:: Data supplied ::
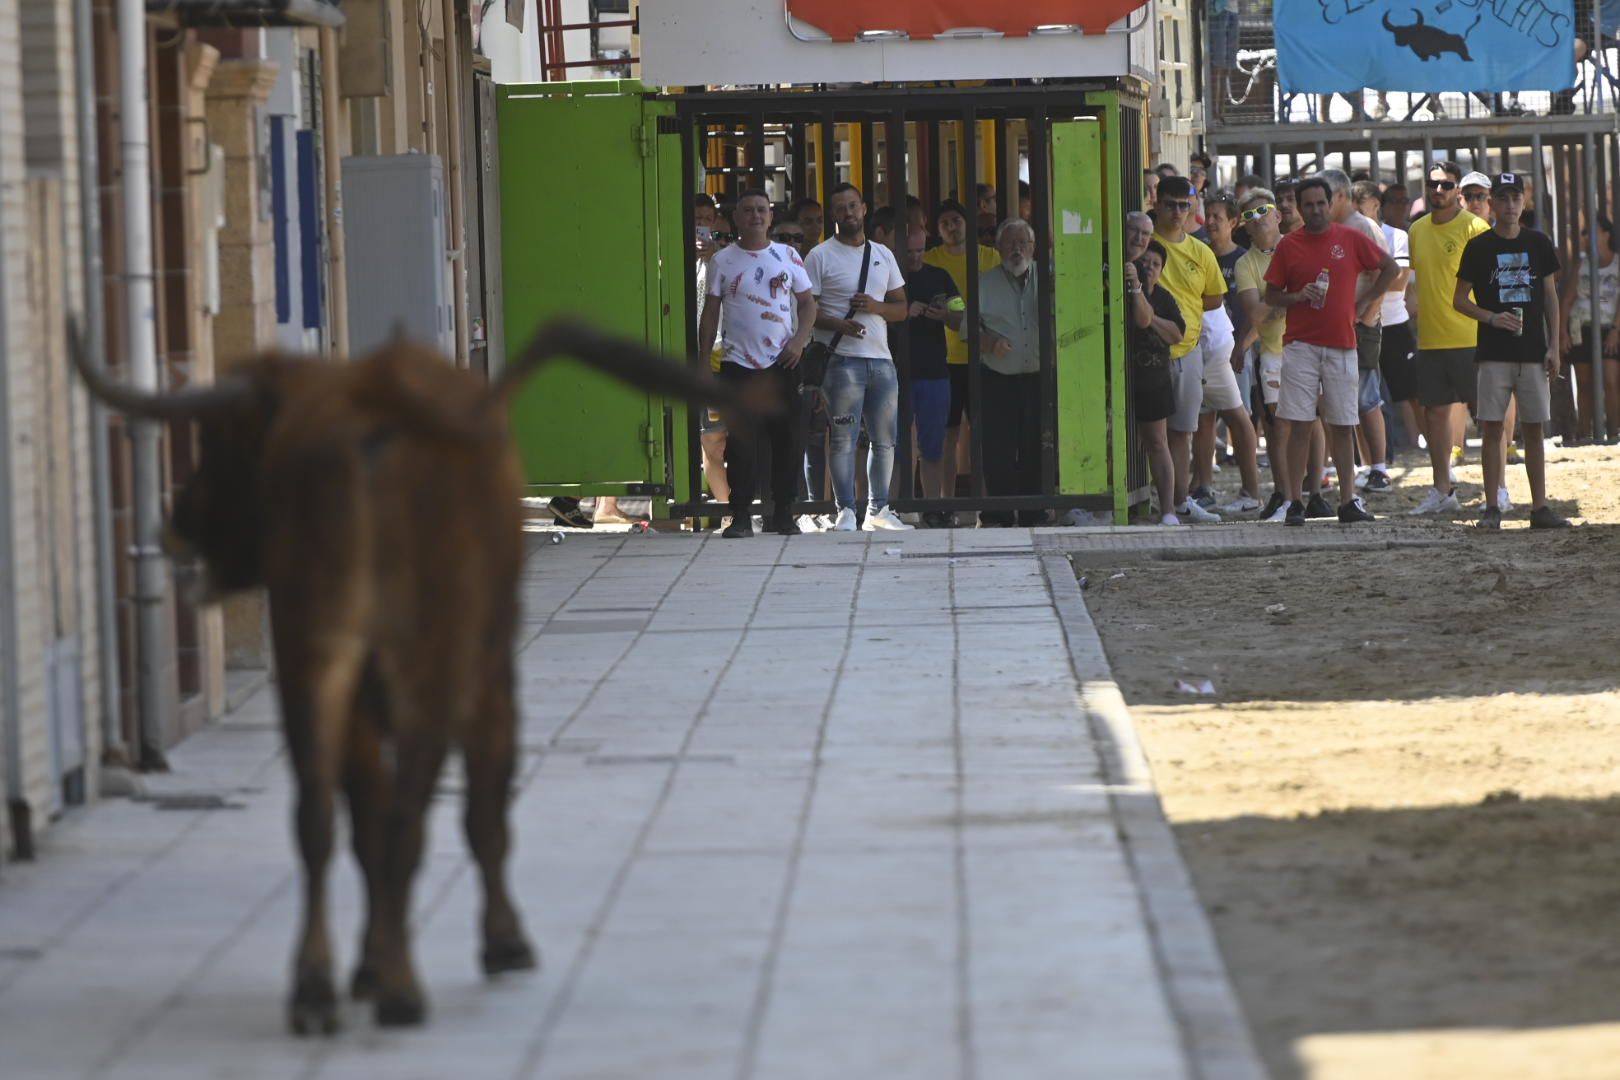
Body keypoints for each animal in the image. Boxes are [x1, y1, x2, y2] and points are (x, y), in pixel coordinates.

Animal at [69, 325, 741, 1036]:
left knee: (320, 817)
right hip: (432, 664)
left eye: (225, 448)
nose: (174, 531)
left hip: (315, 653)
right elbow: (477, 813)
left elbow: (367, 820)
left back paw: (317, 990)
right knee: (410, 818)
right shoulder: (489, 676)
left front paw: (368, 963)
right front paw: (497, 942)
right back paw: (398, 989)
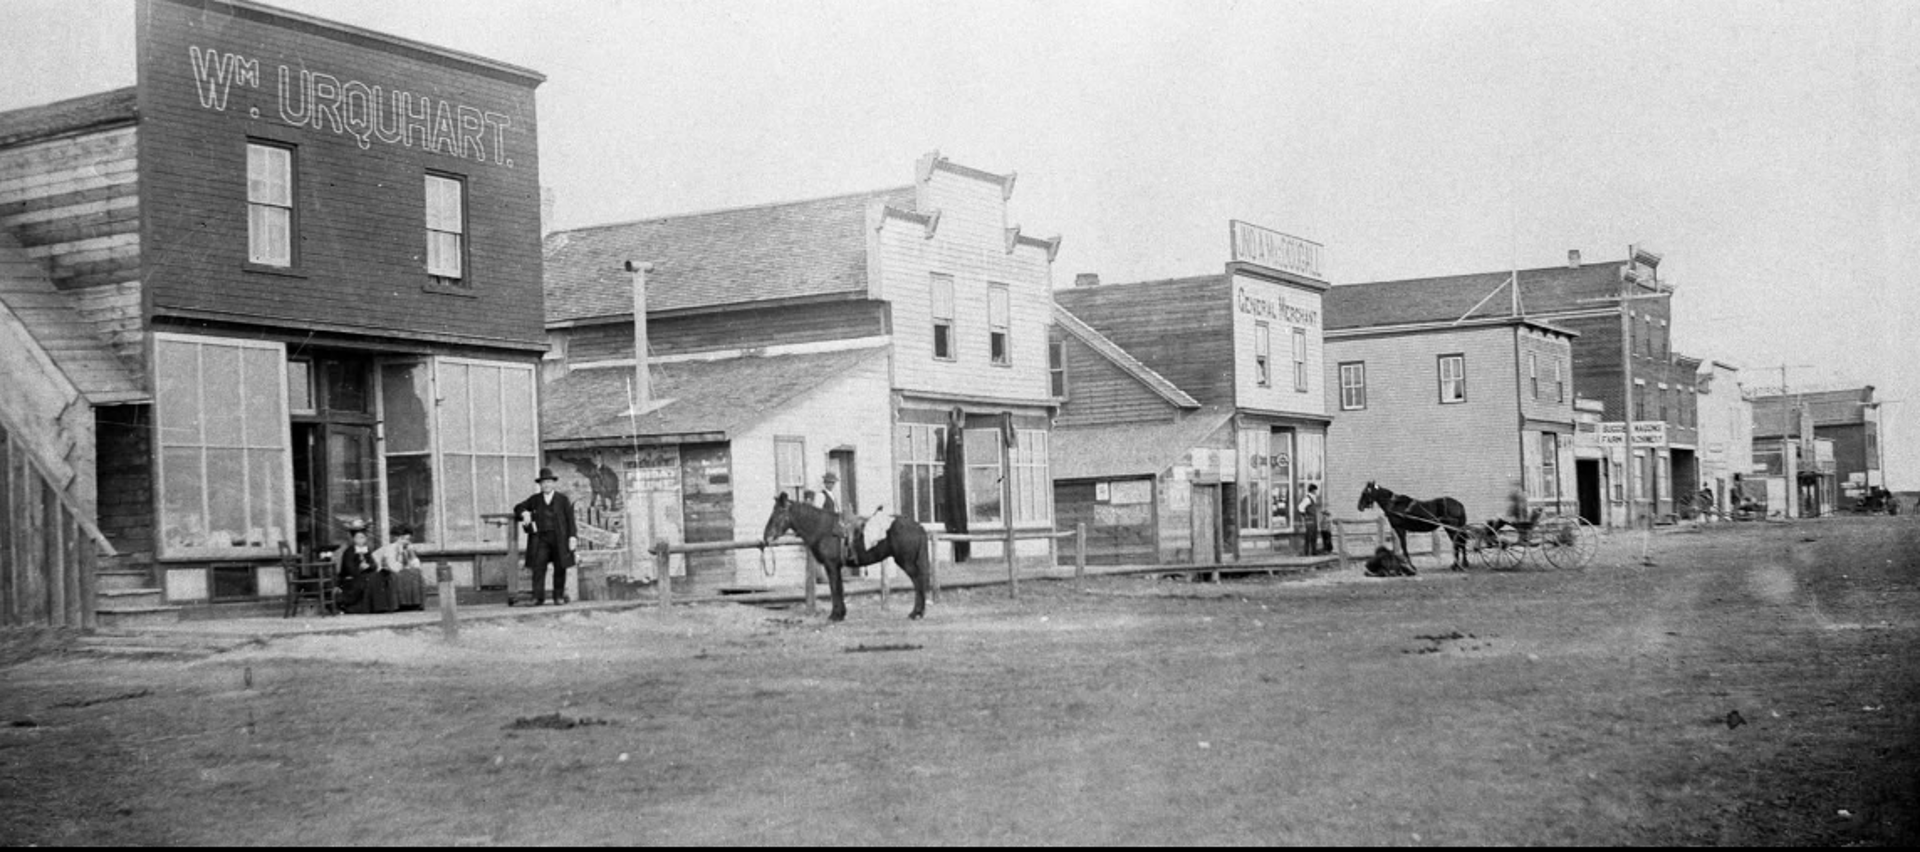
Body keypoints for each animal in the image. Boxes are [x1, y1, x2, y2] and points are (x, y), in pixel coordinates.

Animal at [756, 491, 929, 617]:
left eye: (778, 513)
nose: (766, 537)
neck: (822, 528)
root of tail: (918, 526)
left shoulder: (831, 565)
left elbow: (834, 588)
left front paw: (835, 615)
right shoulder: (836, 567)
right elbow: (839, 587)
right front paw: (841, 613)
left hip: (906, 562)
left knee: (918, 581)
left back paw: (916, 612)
...
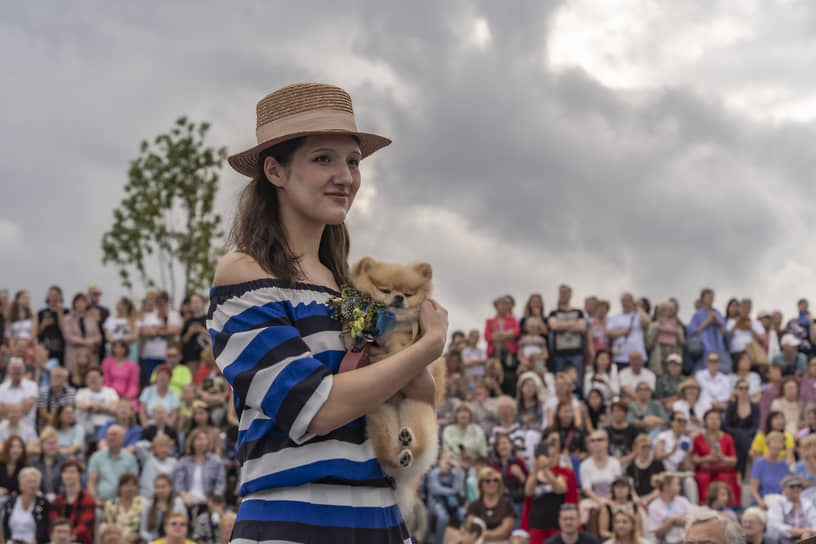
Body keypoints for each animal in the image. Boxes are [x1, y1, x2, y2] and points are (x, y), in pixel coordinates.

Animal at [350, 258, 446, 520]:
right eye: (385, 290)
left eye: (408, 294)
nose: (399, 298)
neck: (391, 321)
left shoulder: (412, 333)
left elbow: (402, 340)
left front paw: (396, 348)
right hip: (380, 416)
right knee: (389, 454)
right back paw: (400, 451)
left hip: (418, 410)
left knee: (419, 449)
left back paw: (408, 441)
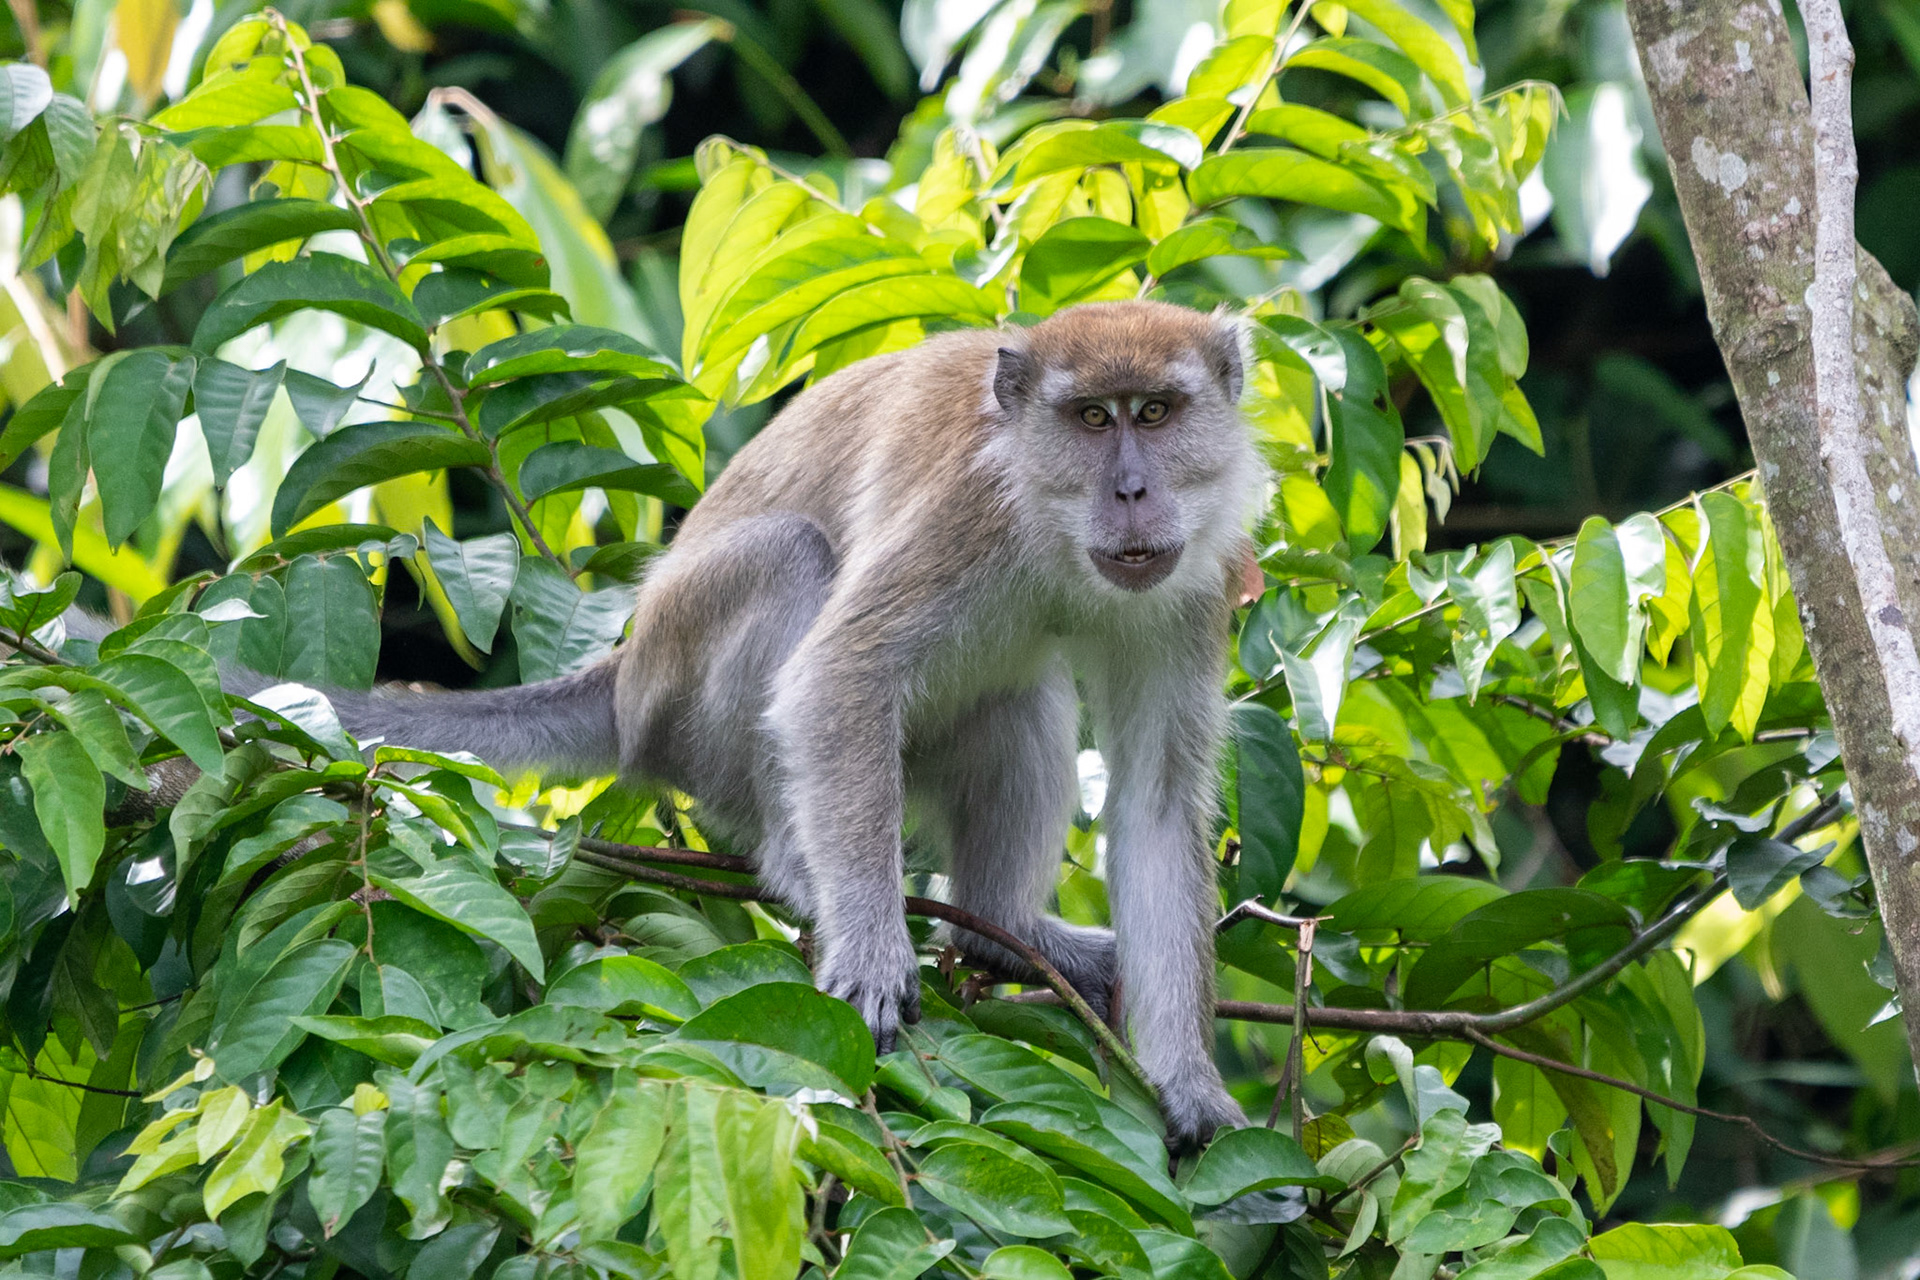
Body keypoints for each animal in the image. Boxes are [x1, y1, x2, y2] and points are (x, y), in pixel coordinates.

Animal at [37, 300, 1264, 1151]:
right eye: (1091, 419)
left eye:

:: What to work on ::
Return, from the material above, each line holding the string "knee".

:: Exercise answer ::
left knee: (320, 817)
right knee: (410, 818)
left knee: (918, 581)
right knee: (389, 454)
left knee: (419, 449)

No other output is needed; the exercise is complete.